[Start EXTRACTED TEXT]

Music by Jonathan Harvey to purify the body, speech, and mind.

Mandala of Amitayus, 19th C Tibetan School. Wikimedia Commons.

holsthousezoom      By Simon Brackenborough

How do you feel about your body?

If that sounds like an intrusive question, then let me explain. I don’t mean whether you’d like to lose some weight, or which of your features you like the best.

I mean how do you feel about being a body – a body that breathes, moves, touches and perceives? How does it feel to be a body right now, a unique entity that has never before existed in the history of the universe?

You probably don’t dwell on this question much in everyday life. But if you stop and think about it, being a body begins to seem strange, remarkable – even miraculous.

No doubt you’ve seen the iconic Vitruvian Man, splayed out geometrically in a circle. But imagine for a moment that your body is more than flesh and bone in various proportions. Imagine it as a place of energy and vibration.

Now hold that thought, and listen to this:

The deep, pulsating opening of Body Mandala takes us to Northern India, where the composer Jonathan Harvey visited a Tibetan Buddhist monastery. A note on the score reads:

…reside in the mandala, the celestial mansion, which is the nature of the purified gross body.

A ‘mandala’ is a design that represents the cosmos, sometimes used as a tool for meditation. It’s a visual tradition of enormous beauty and variety. But it can also be understood metaphorically. As Rae Erin Dachille explains:

Within tantric Buddhism, the body mandala is a ritual process of imagining parts of the human body as parts of the mandala, a cosmic palace inhabited by Buddhas and attendant deities.

Mahavairocana Mandala – Tibet, 19th Century. Photo by cea +, shared under Creative Commons.

At the monastery Harvey witnessed purification ceremonies, in which music and bodily actions were both fundamental. As he recalled:

The famous low horns, tungchens, the magnificently raucous 4-note oboes, gelings, the distinctive rolmo cymbals – all these and more were played by the monks in deeply moving ceremonies full of lama dances, chanting and ritual actions. There is a fierce wildness about some of the purifications, as if great energy is needed to purge the bad ego-tendencies. But also great exhilaration is present. And calm. The body, when moved with chanting, begins to vibrate and warm at different chakra points and ‘sing’ internally.

[End EXTRACTED TEXT]

== WHAT IS ASKED ==
Quote the article on Jonathan Harvey's Body Mandala word for word, starting with "Mandala of Amitayus, 19th" and going on through "of the universe?". The data is separate material with no connection to the article on Jonathan Harvey's Body Mandala.

[Start DATA EXTRACT]

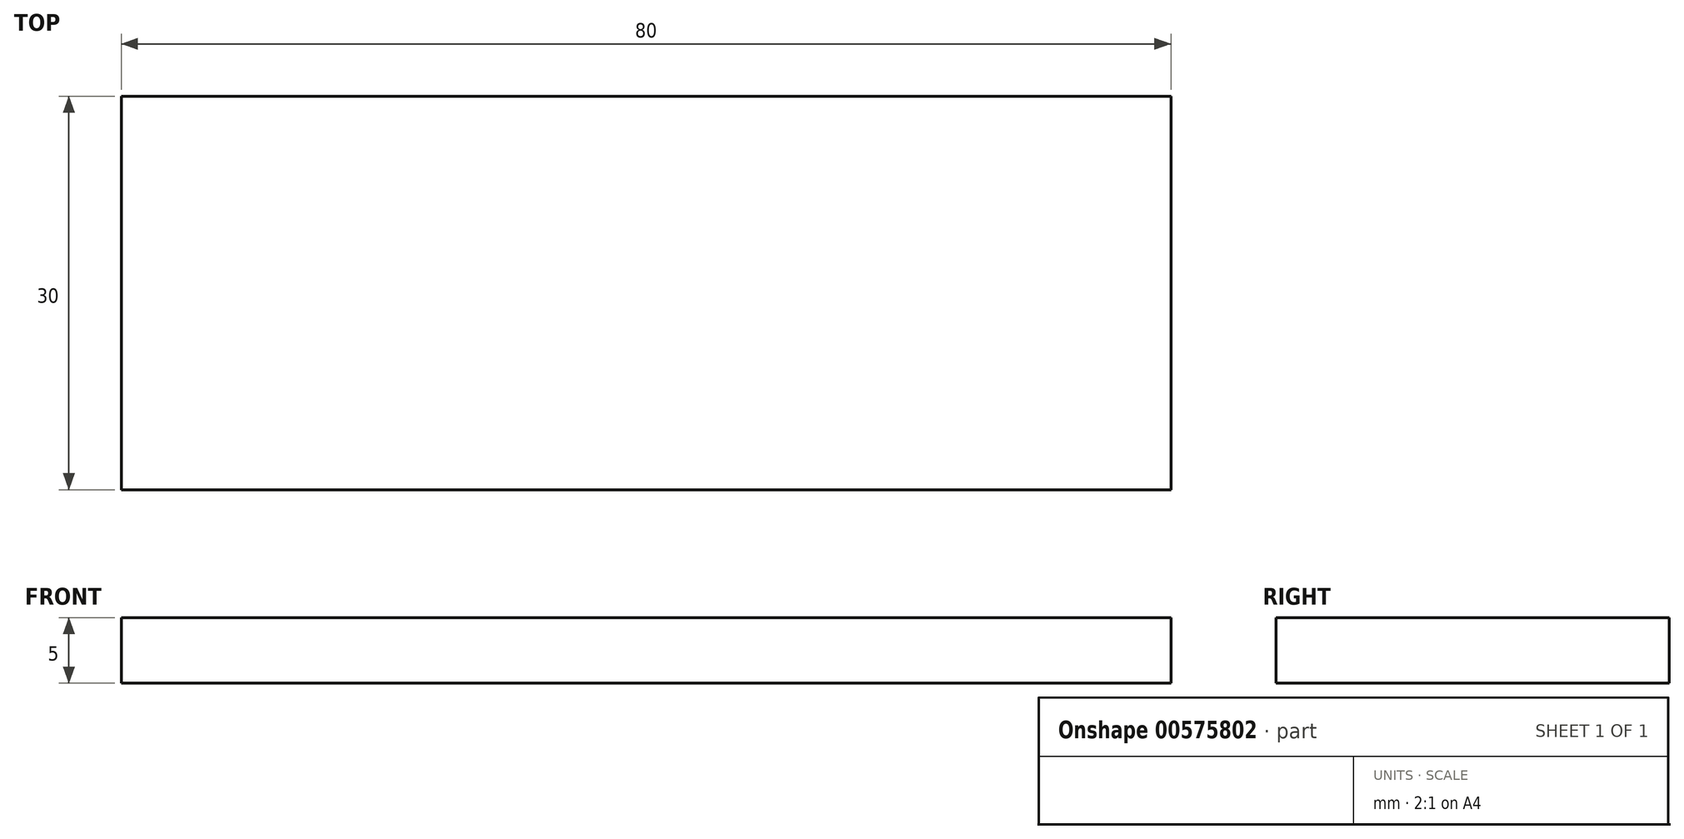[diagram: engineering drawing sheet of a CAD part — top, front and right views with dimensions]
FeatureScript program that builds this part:
annotation { "Feature Type Name" : "Feature", "Feature Type Description" : "" }
export const myFeature = defineFeature(function(context is Context, id is Id, definition is map)
    precondition{}
    {
        {
            var Q0;
            Q0=qCreatedBy(makeId("Top.planeOp"),FACE);
            var sketch = newSketch(context, id + "F0", { "sketchPlane" : qUnion([Q0])});
            skLineSegment(sketch, "E0.bottom", {"start": v(40, 15) * mm, "end": v(-40, 15) * mm});
            skLineSegment(sketch, "E0.top", {"start": v(40, -15) * mm, "end": v(-40, -15) * mm});
            skLineSegment(sketch, "E0.left", {"start": v(40, 15) * mm, "end": v(40, -15) * mm});
            skLineSegment(sketch, "E0.right", {"start": v(-40, 15) * mm, "end": v(-40, -15) * mm});
            skPoint(sketch, "E0.middle", {"position": v(0, 0) * mm});
            skSolve(sketch);
        }
        {
            var Q0;
            Q0=makeQuery(id+"F0.imprint","IMPRINT",FACE,{"disambiguationData":[TD([[makeQuery(id+"F0.imprint","IMPRINT",EDGE,{"derivedFrom":sQuery(id+"F0.wireOp",EDGE,"E0.bottom")}),1.0]])]});
            extrude(context, id + "F1", {"entities" : qUnion([Q0]), "depth" : 5 * mm, "offsetDistance" : 25.4 * mm});
        }
    });
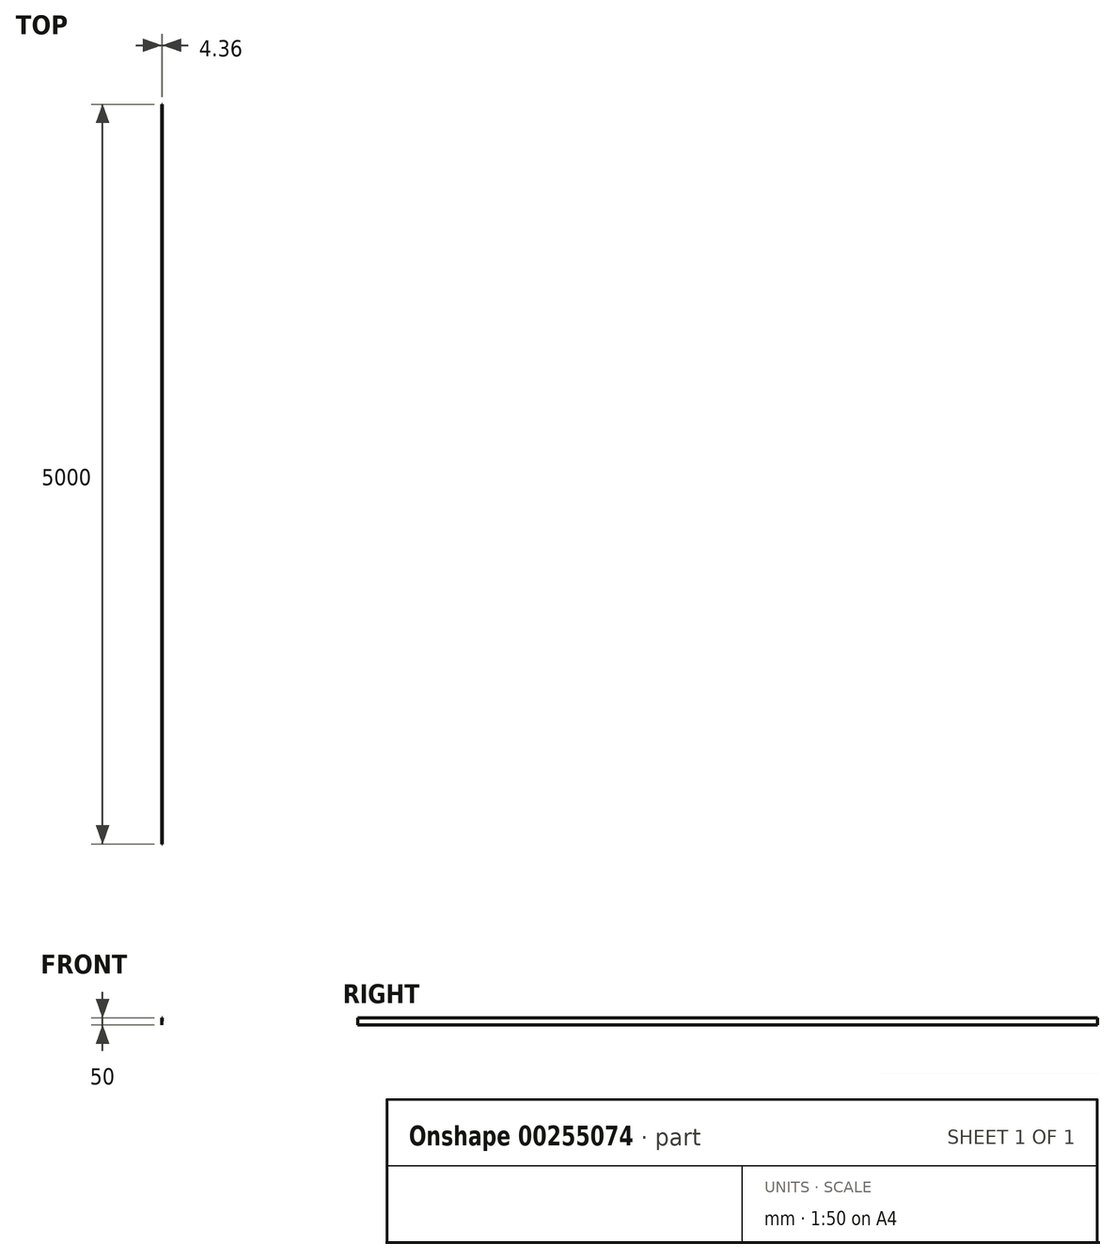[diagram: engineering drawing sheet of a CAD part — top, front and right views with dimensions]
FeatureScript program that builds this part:
annotation { "Feature Type Name" : "Feature", "Feature Type Description" : "" }
export const myFeature = defineFeature(function(context is Context, id is Id, definition is map)
    precondition{}
    {
        {
            var Q0;
            Q0=qCreatedBy(makeId("Front.planeOp"),FACE);
            var sketch = newSketch(context, id + "F0", { "sketchPlane" : qUnion([Q0])});
            skCircle(sketch, "E0", {"center": v(0, 0) * mm, "radius": 50 * mm});
            skLineSegment(sketch, "E1", {"start": v(0, 0) * mm, "end": v(0, 50) * mm});
            skLineSegment(sketch, "E2", {"start": v(0, 0) * mm, "end": v(4.36, 49.8) * mm});
            skSolve(sketch);
        }
        {
            var Q0;
            {var subQ0=sQuery(id+"F0.wireOp",EDGE,"E1");Q0=makeQuery(id+"F0.imprint","IMPRINT",FACE,{"disambiguationData":[TD([[makeQuery(id+"F0.imprint","IMPRINT",EDGE,{"derivedFrom":subQ0}),-1.0]])]});}
            extrude(context, id + "F1", {"entities" : qUnion([Q0]), "depth" : 5000 * mm});
        }
    });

[End DATA EXTRACT]

== THE RESULT ==
Mandala of Amitayus, 19th C Tibetan School. Wikimedia Commons.

holsthousezoom      By Simon Brackenborough

How do you feel about your body?

If that sounds like an intrusive question, then let me explain. I don’t mean whether you’d like to lose some weight, or which of your features you like the best.

I mean how do you feel about being a body – a body that breathes, moves, touches and perceives? How does it feel to be a body right now, a unique entity that has never before existed in the history of the universe?